What is it?
The shoulder joint is often compared to a golf ball sitting on a tee due to its bony configuration. For this reason, this relatively unstable ball and socket joint relies heavily on both muscle control and cartilage within the joint. Within this socket there lies a ring of cartilage called the labrum, which allows for increased depth of the socket which then improves the stability of the shoulder. A Superior Labrum Anterior-Posterior (SLAP) tear occurs when the ring of cartilage that makes up the labrum in the shoulder is damaged (see figure A).
SLAP tears can be a significant cause for disability and pain. This pain is normally felt at the front of the shoulder and may even report a clicking sensation or feeling of instability. SLAP tears are commonly found with overhead athletes. A common mechanism for injury is a throwing motion where the arm is taken out into abduction and external rotation (the cocking phase). This can result in a “peel-back” mechanism where the bicep tendon helps tear the labrum off the glenoid rim as mentioned above. Traction-type forces sustained by the shoulder have also been described as a possible mechanism for SLAP tears. The lesion may develop from one incident or may occur due to repetitive micro-trauma.
A thorough clinical examination by your physiotherapist can help accurately diagnose someone with a SLAP lesion. This can be further confirmed with the use of MRI or MRA which are the most sensitive imaging techniques for this injury. Quite often athletes with SLAP tears will have concurrent rotator cuff tears which is important to distinguish in order to rehabilitate effectively.
Management of SLAP lesions should be a multimodal approach which looks at the underlying issues behind the development of the condition. SLAP tears remain a diagnostic and therapeutic challenge, with non-operative and surgical both being viable options. In general, a period of non-operative management is recommended before surgery is considered.

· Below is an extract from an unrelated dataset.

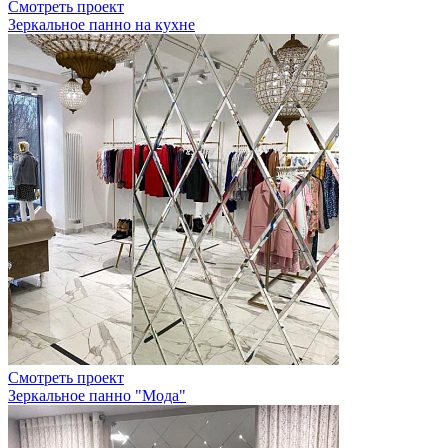
Смотреть проект
Зеркальное панно на кухне
Смотреть проект
Зеркальное панно "Мода"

Non-operative rehabilitation considerations:
- Load management is critical to allow enough opportunity to reduce sensitivity of affected structures
- A progressive strengthening program to increase resilience of the shoulder girdle and other muscle groups in the kinetic chain
- Manual therapy to help relieve sensitivity and improve flexibility
- A gradual return to activity
- Operating on a SLAP tear is the next step if conservative management fails, with large labral and rotator cuff tears making surgery more likely.
- Surgical treatment options including SLAP repair, debridement, and open or arthroscopic biceps tenodesis. The decision-making surrounding type of surgery should be based on patient factors and the type of tear.
- Primary SLAP repair may have better outcomes in those under the age of 40, whereas repair with biceps tenodesis may be more reliable for pain relief in those over the age of 40.
In a nutshell
The diagnosis of SLAP tears can be a challenge, but a thorough assessment by your health professional can help differentiate between pathologies. Understanding the mechanism involved, the underlying cause and the extent of tissue damage will help guide a successful management.